Tinta pulpen itu menggumpal di ujung, seperti bulan Agustus tahun lalu, dan meninggalkan noda biru sebesar kuku ibu jari di sebelah huruf terakhir.

Aku tidak memperbaikinya.

Aku menyerahkan kertas itu.


Arsa membacanya.

Aku memandang lantai bengkel yang disapu setiap pagi. Aku memandang roda depan C70 yang diganjal balok kayu. Aku memandang tangan kiriku sendiri.

Aku tidak memandang wajahnya.

Kompresor menyala.

Dua puluh detik.

Mati.

“Angelica,” katanya.

“Ya.”

“Ini empat kata.”

“Iya.”

“Kamu nulis tujuh halaman buat pura-pura pacaran,” katanya, “dan buat yang ini kamu nulis empat kata.”

“Iya.”

“Kenapa?”

Aku memandang tanganku.

“Karena yang panjang itu bohong,” kataku.


Dia tidak berkata apa-apa selama waktu yang cukup lama sehingga aku akhirnya mengangkat kepala.

Dan Arsa Pramudya sedang memandang tujuh halaman kertas di tangannya, dengan wajah yang sepenuhnya terbuka, dan dengan mata yang tidak dia sembunyikan sama sekali.

“Ada noda,” katanya, serak.

“Iya.”

“Kenapa nggak diulang?”

“Karena ini sudah sah,” kataku.

Dia mengangkat kepala.

“Sudah ada tanggal, ada nama, ada tulisan tangan,” kataku. “Sisanya kosmetik.”

Dan dia mengeluarkan bunyi yang setengah tawa dan setengah bukan, dan dia menunduk, dan dia meletakkan kertas itu di lantai, dan dia menutup wajahnya dengan satu tangan selama sekitar enam detik.


“Mas Arsa.”

“Sebentar.”

“Iya.”

“Sebentar, Angelica.”

Aku menunggu.

Aku menunggu, dan aku tidak menambahkan apa pun untuk mengisi jeda itu, karena dia sudah mengajariku itu selama satu tahun tanpa satu kali pun menjelaskannya.

Dia menurunkan tangannya.

“Kamu nggak tanda tangan,” katanya.

Aku memandang halaman itu.

Dia benar. Aku tidak menandatanganinya.

“Belum,” kataku. “Ada satu hal dulu.”

“Apa?”

Aku menoleh padanya.

“Kenapa Mas panggil saya Angelica?”


Dia diam.

“Setahun,” kataku. “Sejak hari pertama. Saya bilang ‘Angel aja nggak apa-apa’, dan Mas bilang ‘hm’, dan setelah itu Mas nggak pernah sekali pun.”

“Iya.”

“Semua orang panggil saya Angel. Ibu saya. Nadia. Prita. Ibu Mas. Nenek. Kemal. Orang kantor. Bu Marni. Delapan puluh empat orang di grup.”

“Iya.”

“Cuma Mas.”

Arsa memandang C70 yang berdiri di atas karpet.

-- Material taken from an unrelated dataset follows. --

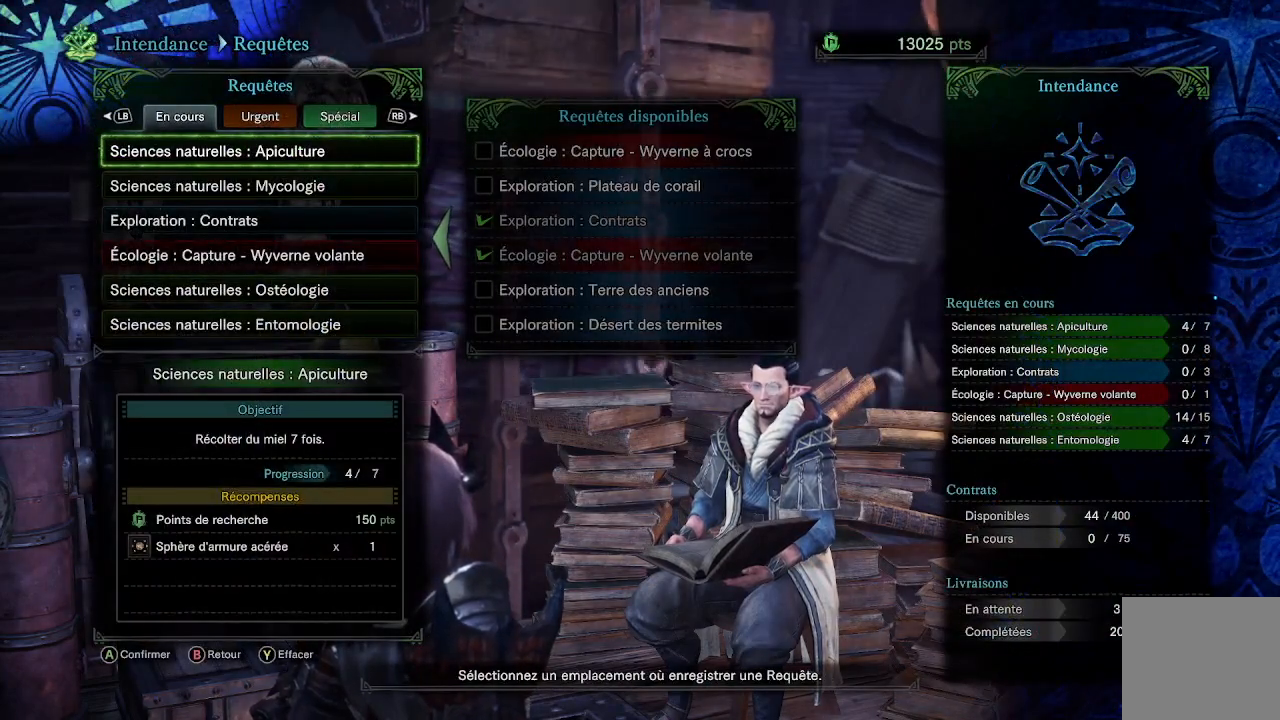
{"buttons": [], "left_stick": "center", "right_stick": "center", "events": [[300, "DPAD_DOWN", "down"], [433, "DPAD_DOWN", "up"]]}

“Kemal nanya itu bulan September,” katanya. “Di meja makan.”

“Saya ingat.”

“Saya nggak jawab.”

“Saya ingat.”

“Kamu nggak nanya lagi setelah itu.”

“Saya menunggu,” kataku.

“Setahun?”

“Iya.”

Dan dia menoleh padaku, dan dia berkata — pendek, tanpa satu pun anak kalimat, dengan cara yang membuatku tahu bahwa dia sedang jujur karena aku sudah mempelajari itu selama satu tahun juga:

“Saya nggak suka ganti yang asli.”


Aku tidak bergerak.

“Bulan Agustus tahun lalu,” katanya, “saya nolak konversi motor kamu. Kamu inget alasannya?”

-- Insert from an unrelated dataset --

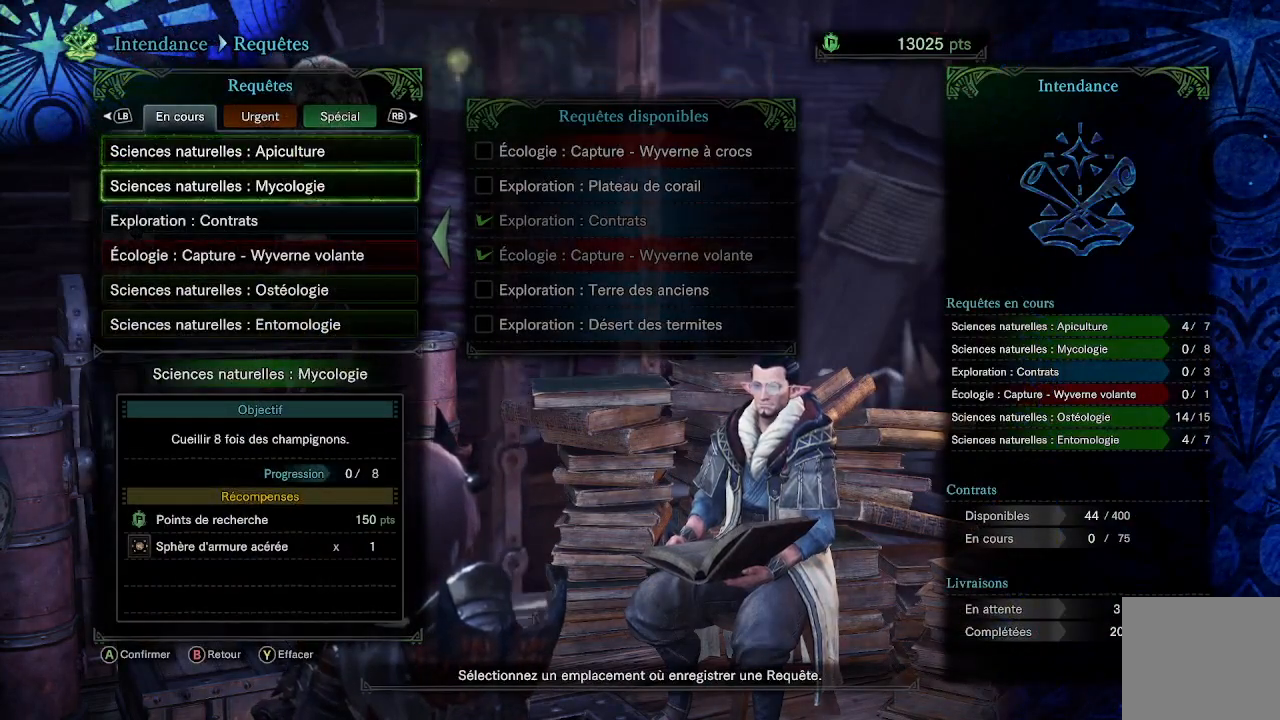
{"buttons": [], "left_stick": "center", "right_stick": "center", "events": []}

“Nomor mesin,” kataku. “Kalau dicabut, hilang.”

“Iya.”

“Rangkanya juga. Mas nggak mau bor. Karena lubang nggak bisa ditutup lagi.”

“Iya.”

Dia mengangkat bahu, satu kali, kaku.

“Nama juga gitu,” katanya. “Orang motong nama biar gampang dipanggil. Nggak apa-apa. Semua orang gitu.”

Dia memandang tangannya.

“Saya cuma nggak mau ikut,” katanya.


Kompresor menyala.

Dua puluh detik.

Mati.

“Itu saja?” kataku.

“Iya.”

“Itu saja alasannya?”

“Iya.”

“Setahun.”

“Iya.”

Dan aku duduk di lantai bengkel di Jatiwarna pada hari Senin, 2 September, pukul enam lewat, dan aku menangis untuk keempat kalinya di dalam ruangan yang sama dengan orang ini.

“Angelica.”

“Sebentar.”

“Iya.”

“Sebentar, Mas Arsa.”

Dan dia tidak menyodorkan tisu.

Dan dia tidak berkata tidak apa-apa.

Dia mengambil tujuh halaman kertas itu dari lantai, meratakannya dua kali dengan telapak tangan, dan meletakkannya kembali di antara kami, dengan halaman tujuh menghadap ke atas.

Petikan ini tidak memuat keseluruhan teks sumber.